On January 23, 2018, the Company received notice (the Notice) from the Nasdaq Stock Market LLC (Nasdaq) that the Company was not in compliance with Nasdaq Listing Rule 5550(a)(2), as the minimum bid price of the Company’s common stock had been below $1.00 per share for 30 consecutive business days. On May 24, 2018, the Company implemented a one-for-five reverse split of its issued and outstanding shares of the Company’s common stock (the Reverse Stock Split), as authorized at the annual meeting of stockholders on May 23, 2018. The Reverse Stock Split became effective on May 24, 2018 at 5:00 pm and the Company’s common stock began trading on Nasdaq on a post-split basis at the open of business on May 25, 2018. As of a result of the Reverse Stock Split, every five shares of the Company’s issued and outstanding common stock were combined into one share of its common stock, except to the extent that the Reverse Stock Split resulted in any of the Company’s stockholders owning a fractional share, which was rounded up to the next highest whole share. In connection with the Reverse Stock Split, there was no change in the nominal par value per share of $0.001. The Reverse Stock Split was effectuated in order to increase the per share trading price of the Company’s common stock to satisfy the $1.00 minimum bid price requirement for continued listing on Nasdaq. On June 11, 2018, the Company received written notice from Nasdaq notifying the Company that the closing bid price of the Company's common stock had been at $1.00 per share or greater for a minimum of ten consecutive business days and accordingly, the Company had regained compliance with Nasdaq Listing Rule 5550(a)(2). All share and per share amounts of common stock, options and warrants in the accompanying financial statements and related notes, have been restated for all periods to give retroactive effect to the Reverse Stock Split. Accordingly, the Condensed Consolidated Statement of Stockholders’ Equity reflects the impact of the Reverse Stock Split by reclassifying from “Common Stock” to “Additional paid-in capital” an amount equal to the par value of the decreased shares resulting from the Reverse Stock Split.

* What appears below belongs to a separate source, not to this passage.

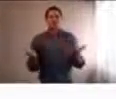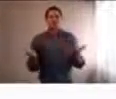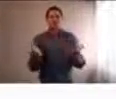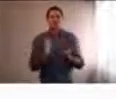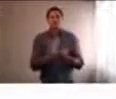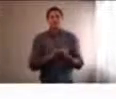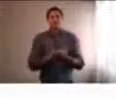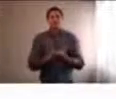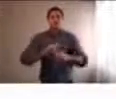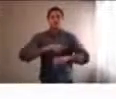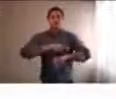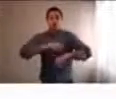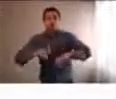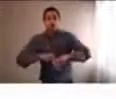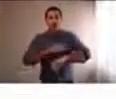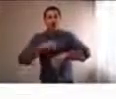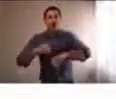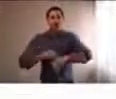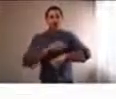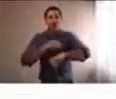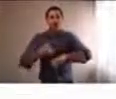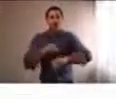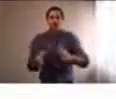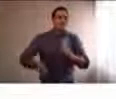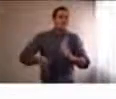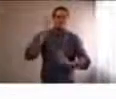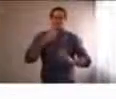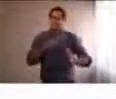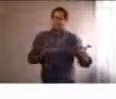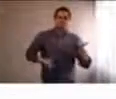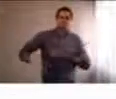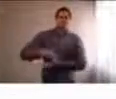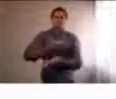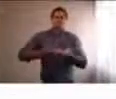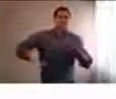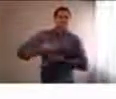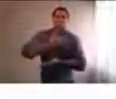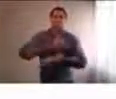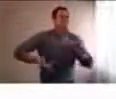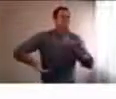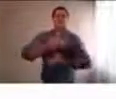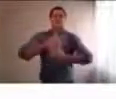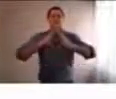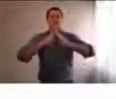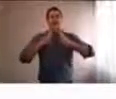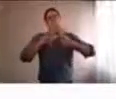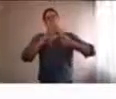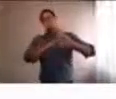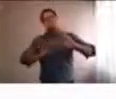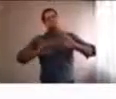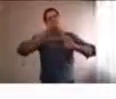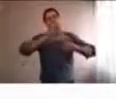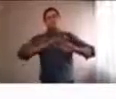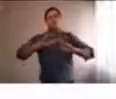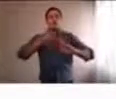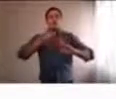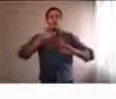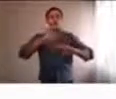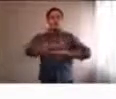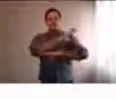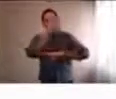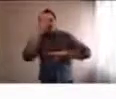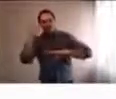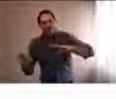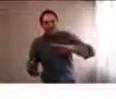horas que empezamos a convivir entre todos es muy grande y donde generan ciertas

Nasdaq has the authority, pursuant to Nasdaq Listing Rule 5550(b)(1), to delist the Company’s common stock if its stockholders’ equity falls below $2.5 million. As of September 30, 2018, the Company’s stockholders’ equity was approximately $10.2 million. If the Company’s stockholders’ equity is hereafter reduced below $2.5 million as a result of operating losses or for other reasons, the Company will fail to meet Nasdaq’s stockholders’ equity requirement. If that occurs, or if the Company is unable to demonstrate to Nasdaq’s satisfaction that it will be able to sustain compliance with this requirement, Nasdaq may delist the Company’s common stock. In addition, even if the Company regains technical compliance with the stockholders’ equity requirement, it will have to continue to meet other objective and subjective listing requirements to continue to be listed on Nasdaq, including the requirement that the Company’s common stock continues to trade above $1.00.

The Company is actively monitoring its stockholders’ equity and will consider any and all options available to it to maintain compliance. There can be no assurance, however, that the Company will be able to maintain compliance and meet Nasdaq’s minimum stockholders’ equity requirements.